Supplied material |
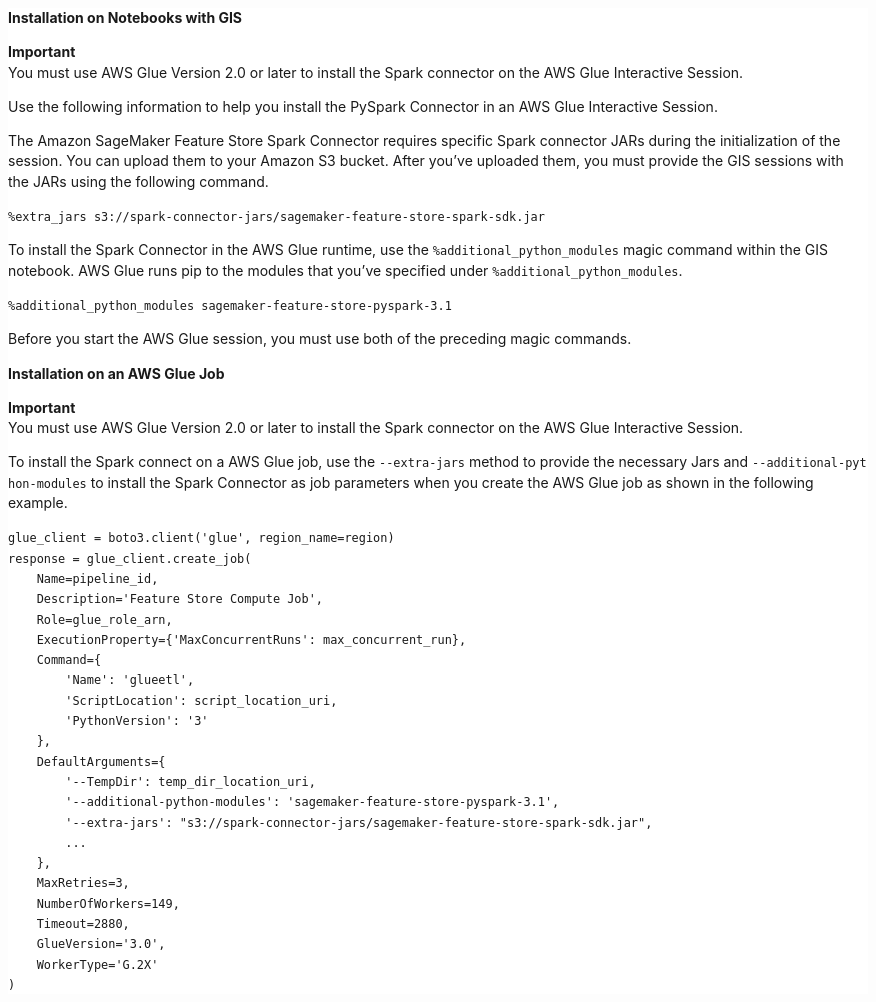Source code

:  **Installation on Notebooks with GIS** 

**Important**  
You must use AWS Glue Version 2\.0 or later to install the Spark connector on the AWS Glue Interactive Session\.

Use the following information to help you install the PySpark Connector in an AWS Glue Interactive Session\.

The Amazon SageMaker Feature Store Spark Connector requires specific Spark connector JARs during the initialization of the session\. You can upload them to your Amazon S3 bucket\. After you’ve uploaded them, you must provide the GIS sessions with the JARs using the following command\.

```
%extra_jars s3://spark-connector-jars/sagemaker-feature-store-spark-sdk.jar
```

To install the Spark Connector in the AWS Glue runtime, use the `%additional_python_modules` magic command within the GIS notebook\. AWS Glue runs pip to the modules that you’ve specified under `%additional_python_modules`\.

```
%additional_python_modules sagemaker-feature-store-pyspark-3.1
```

Before you start the AWS Glue session, you must use both of the preceding magic commands\.

 **Installation on an AWS Glue Job** 

**Important**  
You must use AWS Glue Version 2\.0 or later to install the Spark connector on the AWS Glue Interactive Session\.

To install the Spark connect on a AWS Glue job, use the `--extra-jars` method to provide the necessary Jars and `--additional-python-modules` to install the Spark Connector as job parameters when you create the AWS Glue job as shown in the following example\. 

```
glue_client = boto3.client('glue', region_name=region)
response = glue_client.create_job(
    Name=pipeline_id,
    Description='Feature Store Compute Job',
    Role=glue_role_arn,
    ExecutionProperty={'MaxConcurrentRuns': max_concurrent_run},
    Command={
        'Name': 'glueetl',
        'ScriptLocation': script_location_uri,
        'PythonVersion': '3'
    },
    DefaultArguments={
        '--TempDir': temp_dir_location_uri,
        '--additional-python-modules': 'sagemaker-feature-store-pyspark-3.1',
        '--extra-jars': "s3://spark-connector-jars/sagemaker-feature-store-spark-sdk.jar",
        ...
    },
    MaxRetries=3,
    NumberOfWorkers=149,
    Timeout=2880,
    GlueVersion='3.0',
    WorkerType='G.2X'
)
```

Exercise goal |
Go through the entries and retype each one exactly, skipping any image.

Expected answer |
Source code

:  **Installation on Notebooks with GIS** 

**Important**  
You must use AWS Glue Version 2\.0 or later to install the Spark connector on the AWS Glue Interactive Session\.

Use the following information to help you install the PySpark Connector in an AWS Glue Interactive Session\.

The Amazon SageMaker Feature Store Spark Connector requires specific Spark connector JARs during the initialization of the session\. You can upload them to your Amazon S3 bucket\. After you’ve uploaded them, you must provide the GIS sessions with the JARs using the following command\.

```
%extra_jars s3://spark-connector-jars/sagemaker-feature-store-spark-sdk.jar
```

To install the Spark Connector in the AWS Glue runtime, use the `%additional_python_modules` magic command within the GIS notebook\. AWS Glue runs pip to the modules that you’ve specified under `%additional_python_modules`\.

```
%additional_python_modules sagemaker-feature-store-pyspark-3.1
```

Before you start the AWS Glue session, you must use both of the preceding magic commands\.

 **Installation on an AWS Glue Job** 

**Important**  
You must use AWS Glue Version 2\.0 or later to install the Spark connector on the AWS Glue Interactive Session\.

To install the Spark connect on a AWS Glue job, use the `--extra-jars` method to provide the necessary Jars and `--additional-python-modules` to install the Spark Connector as job parameters when you create the AWS Glue job as shown in the following example\. 

```
glue_client = boto3.client('glue', region_name=region)
response = glue_client.create_job(
    Name=pipeline_id,
    Description='Feature Store Compute Job',
    Role=glue_role_arn,
    ExecutionProperty={'MaxConcurrentRuns': max_concurrent_run},
    Command={
        'Name': 'glueetl',
        'ScriptLocation': script_location_uri,
        'PythonVersion': '3'
    },
    DefaultArguments={
        '--TempDir': temp_dir_location_uri,
        '--additional-python-modules': 'sagemaker-feature-store-pyspark-3.1',
        '--extra-jars': "s3://spark-connector-jars/sagemaker-feature-store-spark-sdk.jar",
        ...
    },
    MaxRetries=3,
    NumberOfWorkers=149,
    Timeout=2880,
    GlueVersion='3.0',
    WorkerType='G.2X'
)
```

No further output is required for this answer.